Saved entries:
○ ○ ○ ○ ○ ○ ○

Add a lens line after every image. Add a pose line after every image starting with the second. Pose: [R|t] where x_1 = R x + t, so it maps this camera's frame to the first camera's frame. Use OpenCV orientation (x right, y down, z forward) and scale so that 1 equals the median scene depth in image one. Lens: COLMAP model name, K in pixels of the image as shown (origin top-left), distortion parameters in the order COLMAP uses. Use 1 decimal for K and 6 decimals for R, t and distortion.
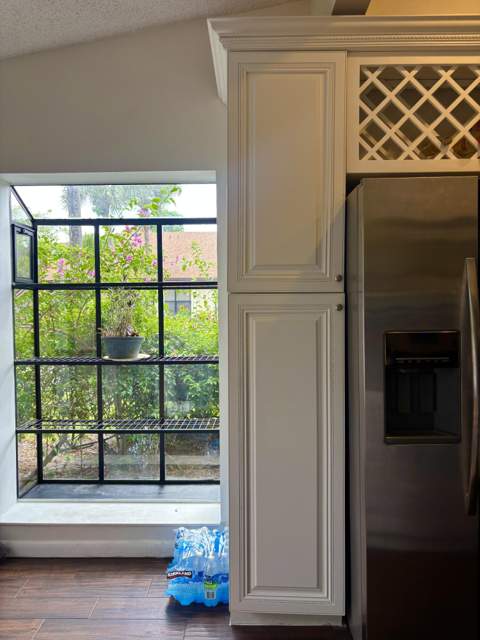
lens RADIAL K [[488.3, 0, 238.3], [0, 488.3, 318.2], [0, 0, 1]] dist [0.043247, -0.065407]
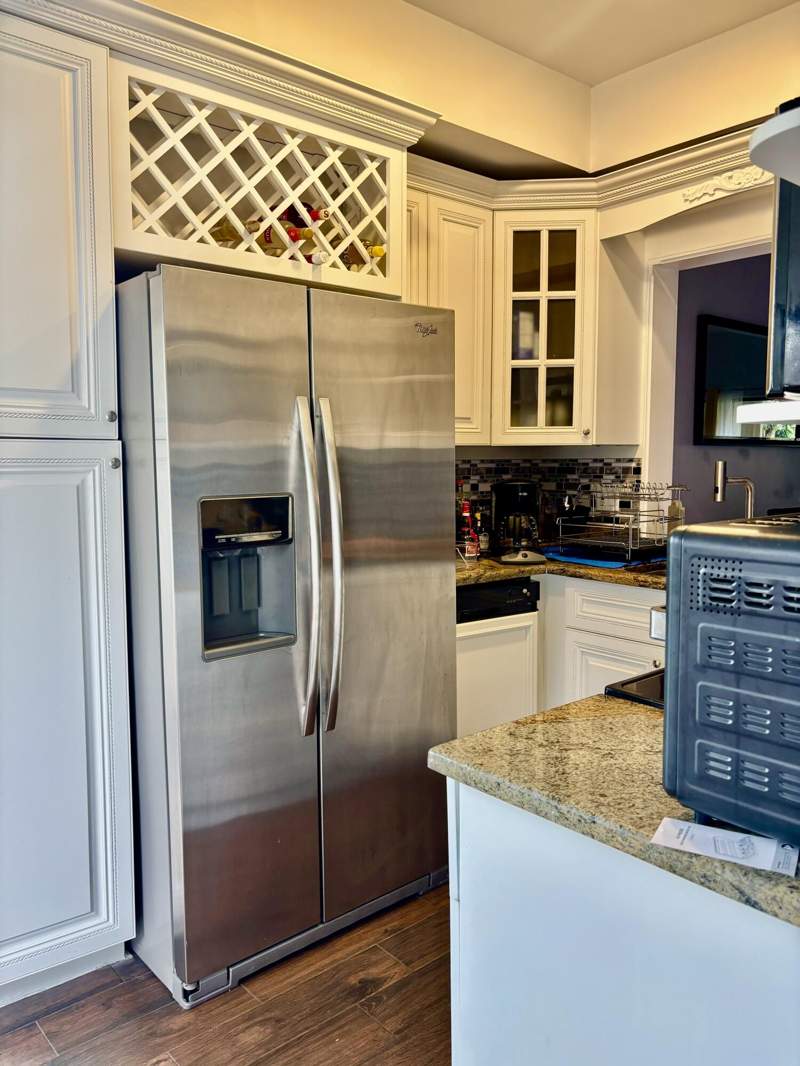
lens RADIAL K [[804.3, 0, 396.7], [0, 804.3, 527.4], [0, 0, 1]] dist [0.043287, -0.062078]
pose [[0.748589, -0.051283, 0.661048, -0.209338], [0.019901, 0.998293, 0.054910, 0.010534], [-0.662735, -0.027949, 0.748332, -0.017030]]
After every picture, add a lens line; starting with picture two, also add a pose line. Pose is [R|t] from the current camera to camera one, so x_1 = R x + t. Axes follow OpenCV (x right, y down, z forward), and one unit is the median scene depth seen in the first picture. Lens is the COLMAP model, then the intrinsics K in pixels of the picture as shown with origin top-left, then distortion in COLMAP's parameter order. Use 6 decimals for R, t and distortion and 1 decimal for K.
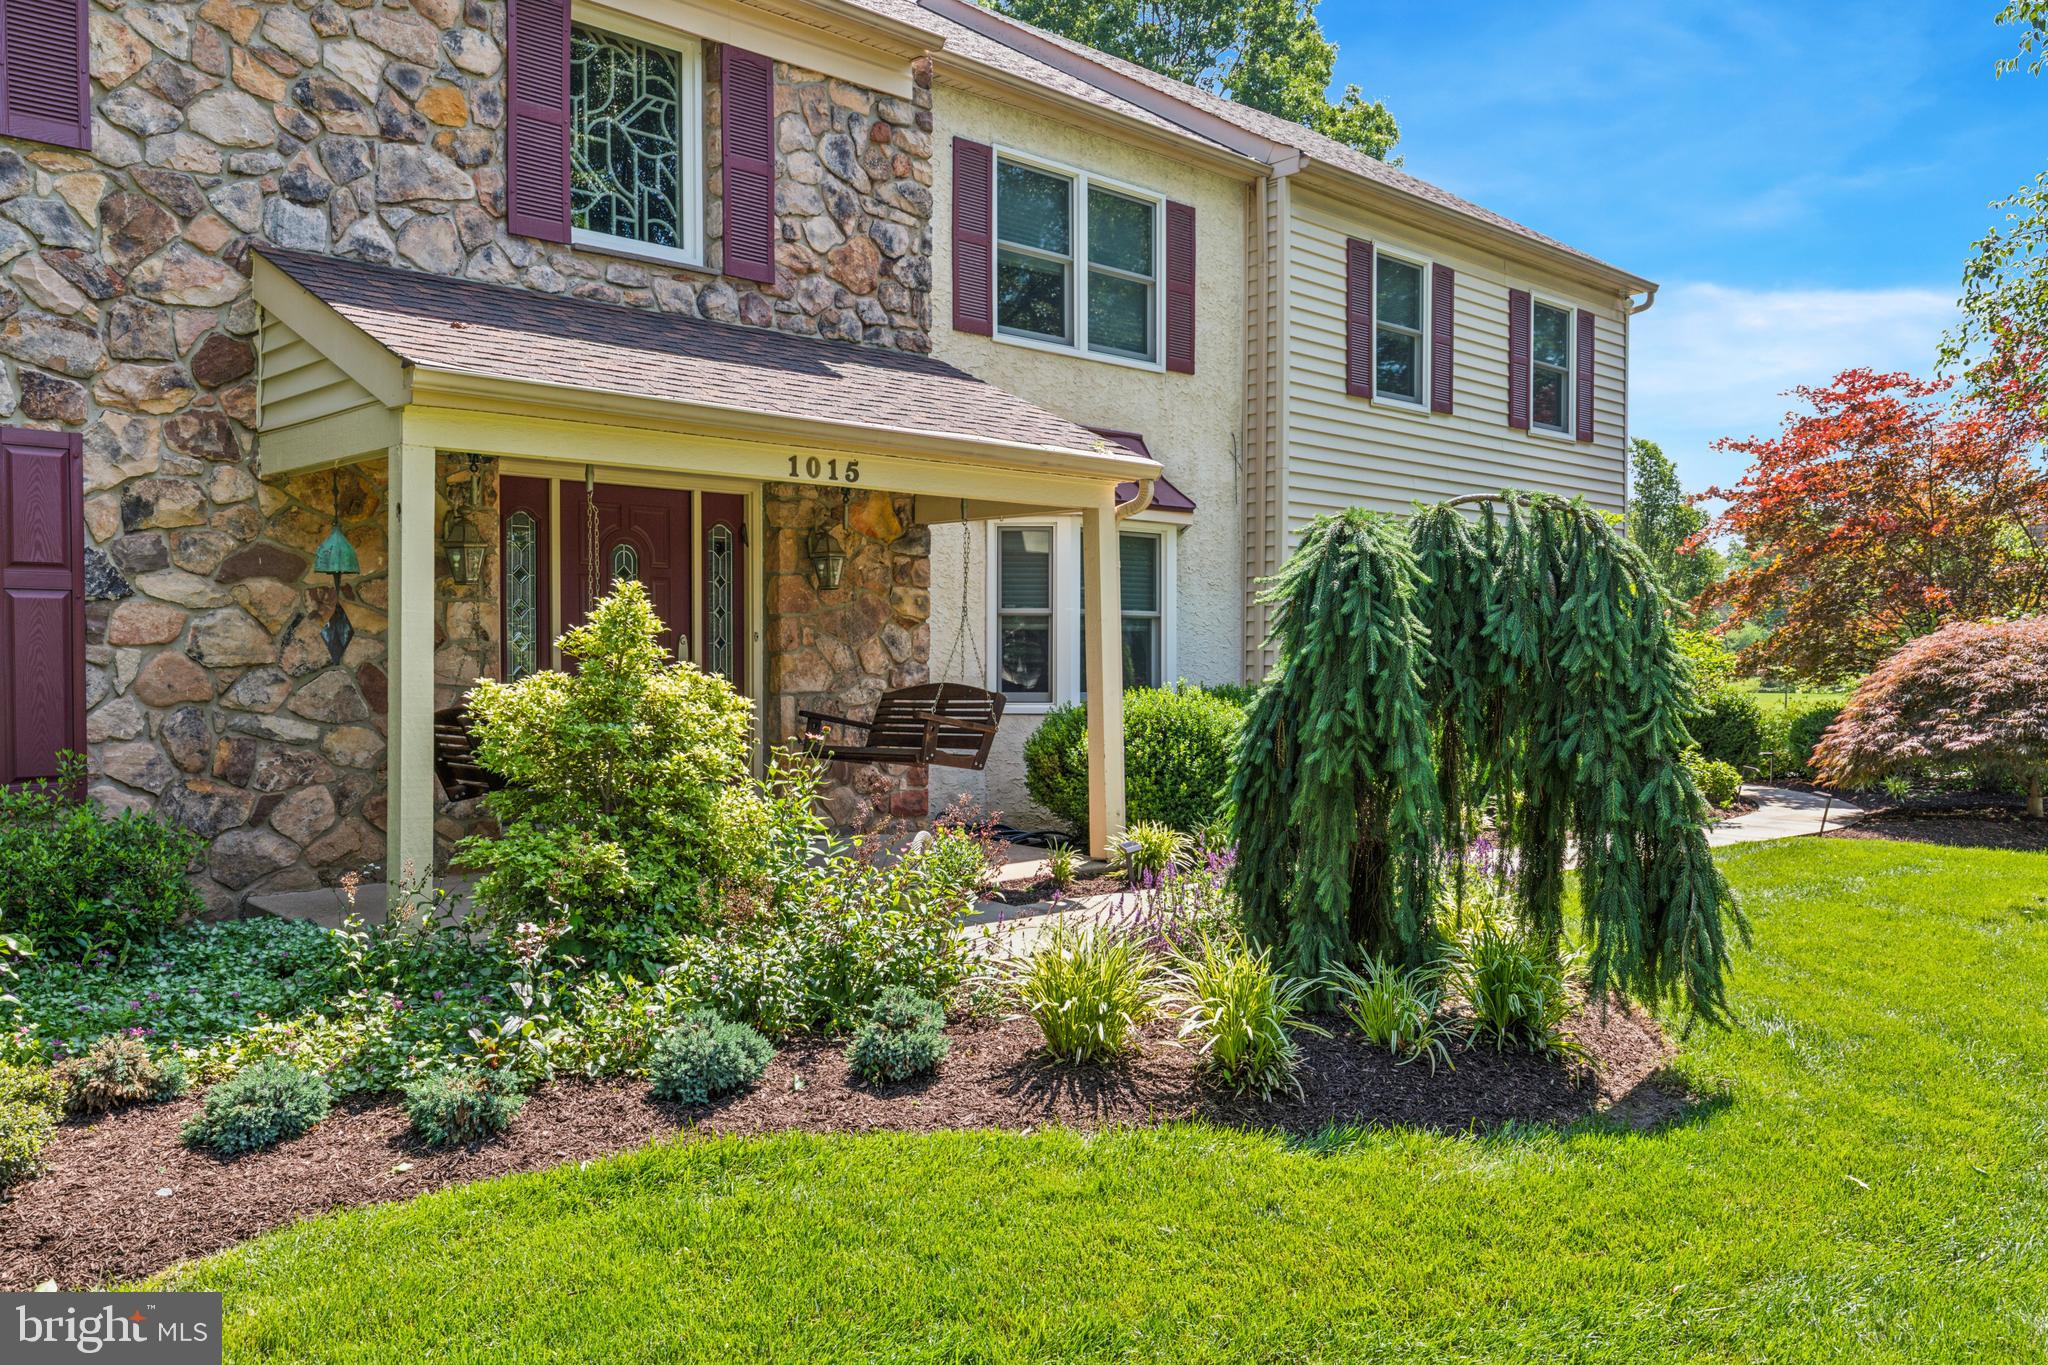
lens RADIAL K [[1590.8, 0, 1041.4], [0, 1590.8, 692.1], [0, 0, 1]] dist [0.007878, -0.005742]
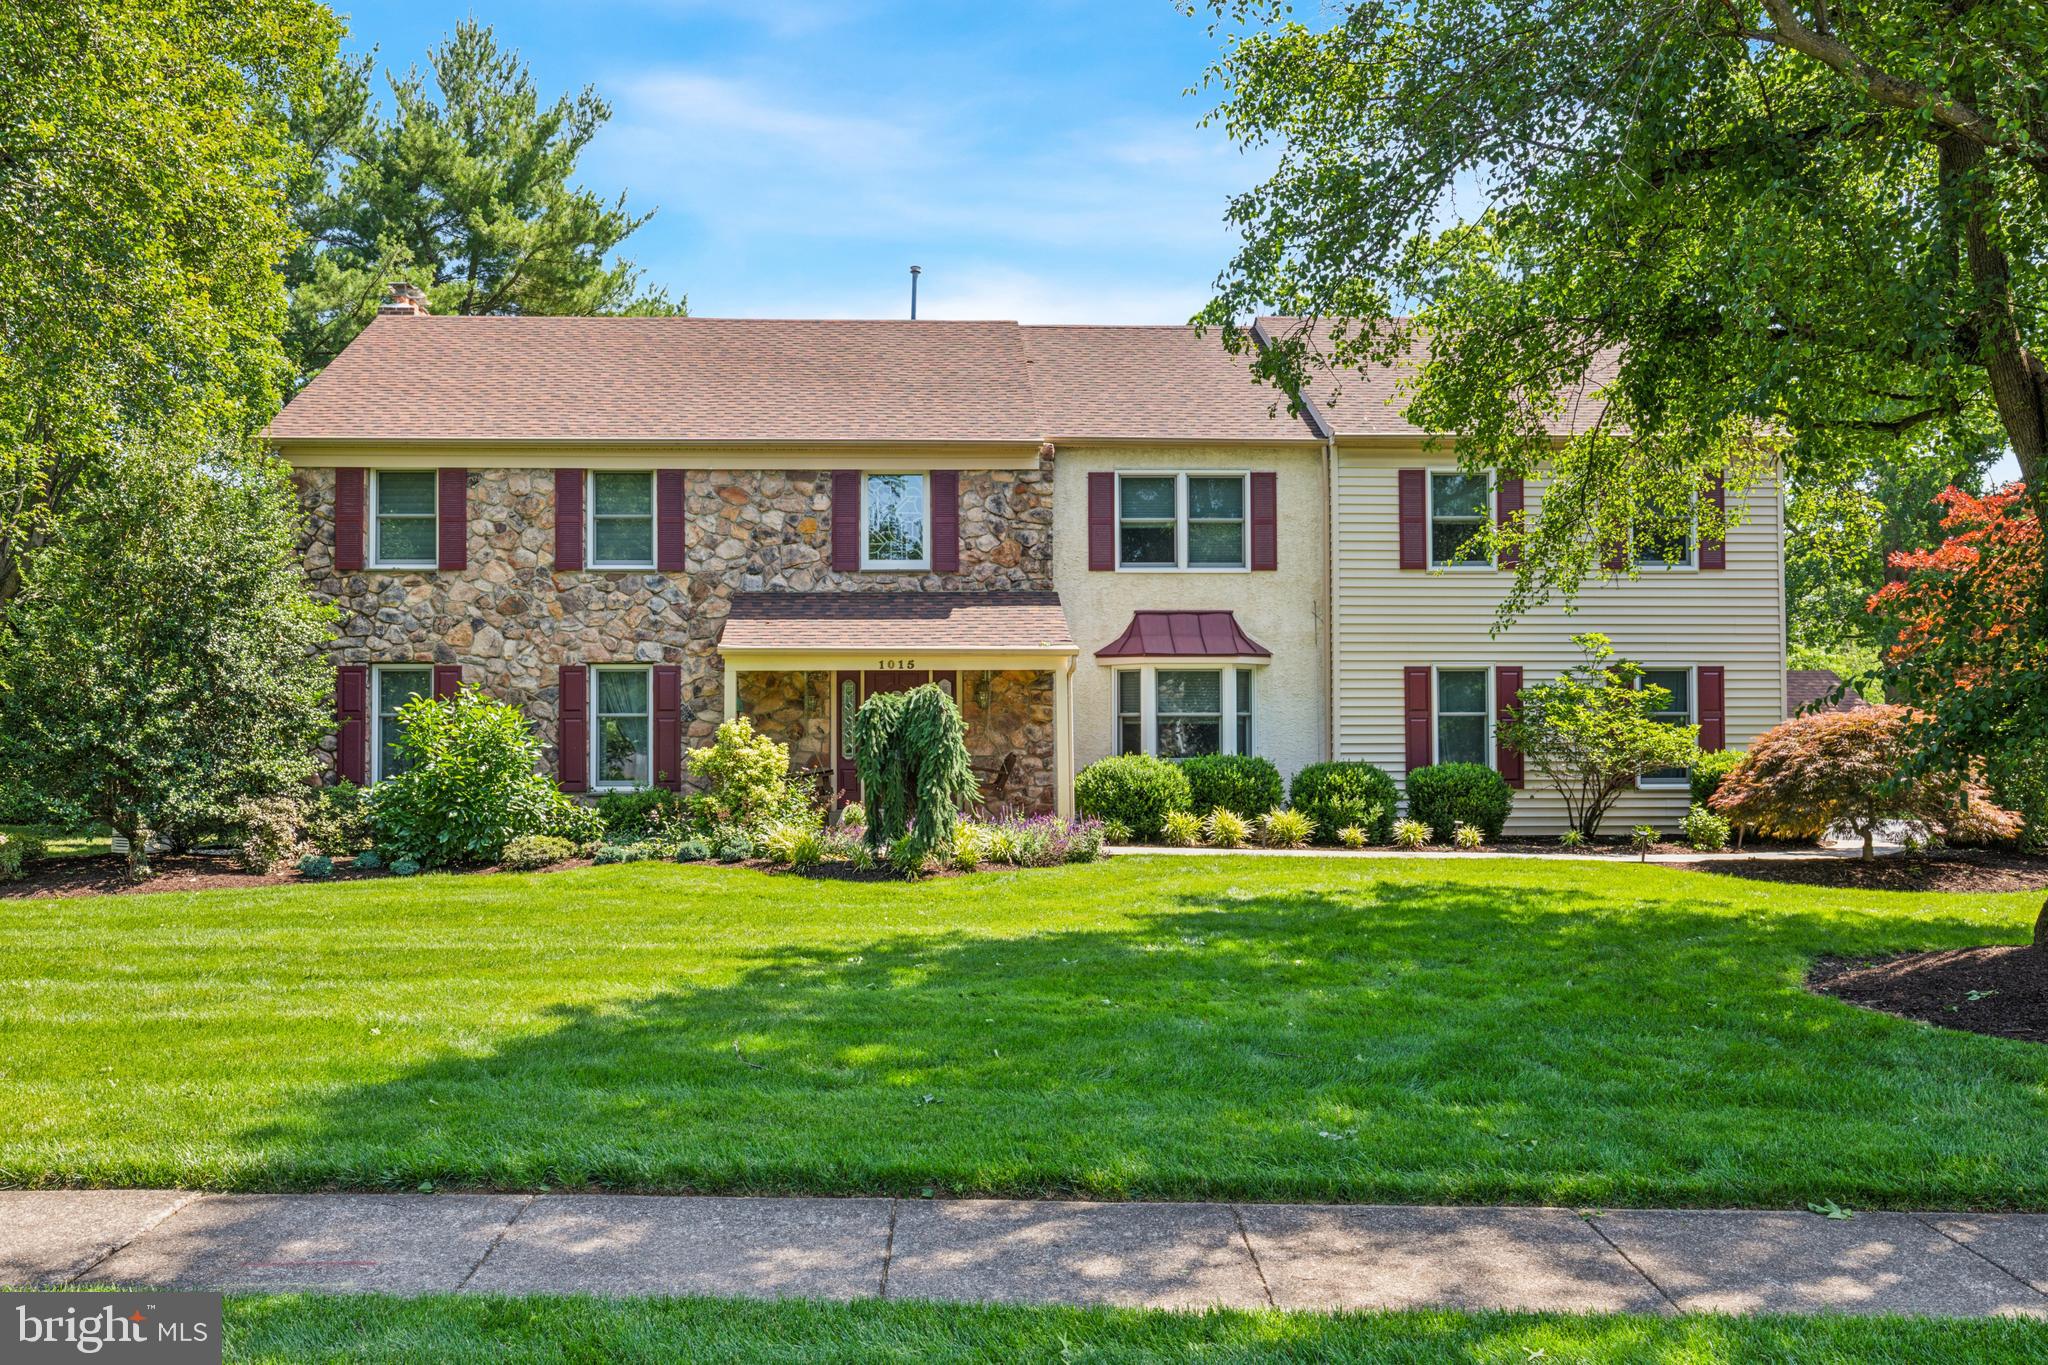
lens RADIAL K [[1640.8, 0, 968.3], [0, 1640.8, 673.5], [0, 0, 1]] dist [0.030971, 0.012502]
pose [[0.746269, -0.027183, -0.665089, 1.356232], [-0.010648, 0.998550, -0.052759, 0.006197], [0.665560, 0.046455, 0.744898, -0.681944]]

○ ○ ○ ○ ○ ○ ○

DIRECTIONS FOR THIS TASK: Reproduce every line of the saved entries above verbatim, leaving out the picture lines.

YOUR SOLUTION:
Add a lens line after every image. Add a pose line after every image starting with the second. Pose: [R|t] where x_1 = R x + t, so it maps this camera's frame to the first camera's frame. Use OpenCV orientation (x right, y down, z forward) and scale so that 1 equals the median scene depth in image one. Lens: COLMAP model name, K in pixels of the image as shown (origin top-left), distortion parameters in the order COLMAP uses. Use 1 decimal for K and 6 decimals for R, t and distortion.
lens RADIAL K [[488.3, 0, 238.3], [0, 488.3, 318.2], [0, 0, 1]] dist [0.043247, -0.065407]
lens RADIAL K [[804.3, 0, 396.7], [0, 804.3, 527.4], [0, 0, 1]] dist [0.043287, -0.062078]
pose [[0.748589, -0.051283, 0.661048, -0.209338], [0.019901, 0.998293, 0.054910, 0.010534], [-0.662735, -0.027949, 0.748332, -0.017030]]
After every picture, add a lens line; starting with picture two, also add a pose line. Pose is [R|t] from the current camera to camera one, so x_1 = R x + t. Axes follow OpenCV (x right, y down, z forward), and one unit is the median scene depth seen in the first picture. Lens is the COLMAP model, then the intrinsics K in pixels of the picture as shown with origin top-left, then distortion in COLMAP's parameter order. Use 6 decimals for R, t and distortion and 1 decimal for K.
lens RADIAL K [[1590.8, 0, 1041.4], [0, 1590.8, 692.1], [0, 0, 1]] dist [0.007878, -0.005742]
lens RADIAL K [[1640.8, 0, 968.3], [0, 1640.8, 673.5], [0, 0, 1]] dist [0.030971, 0.012502]
pose [[0.746269, -0.027183, -0.665089, 1.356232], [-0.010648, 0.998550, -0.052759, 0.006197], [0.665560, 0.046455, 0.744898, -0.681944]]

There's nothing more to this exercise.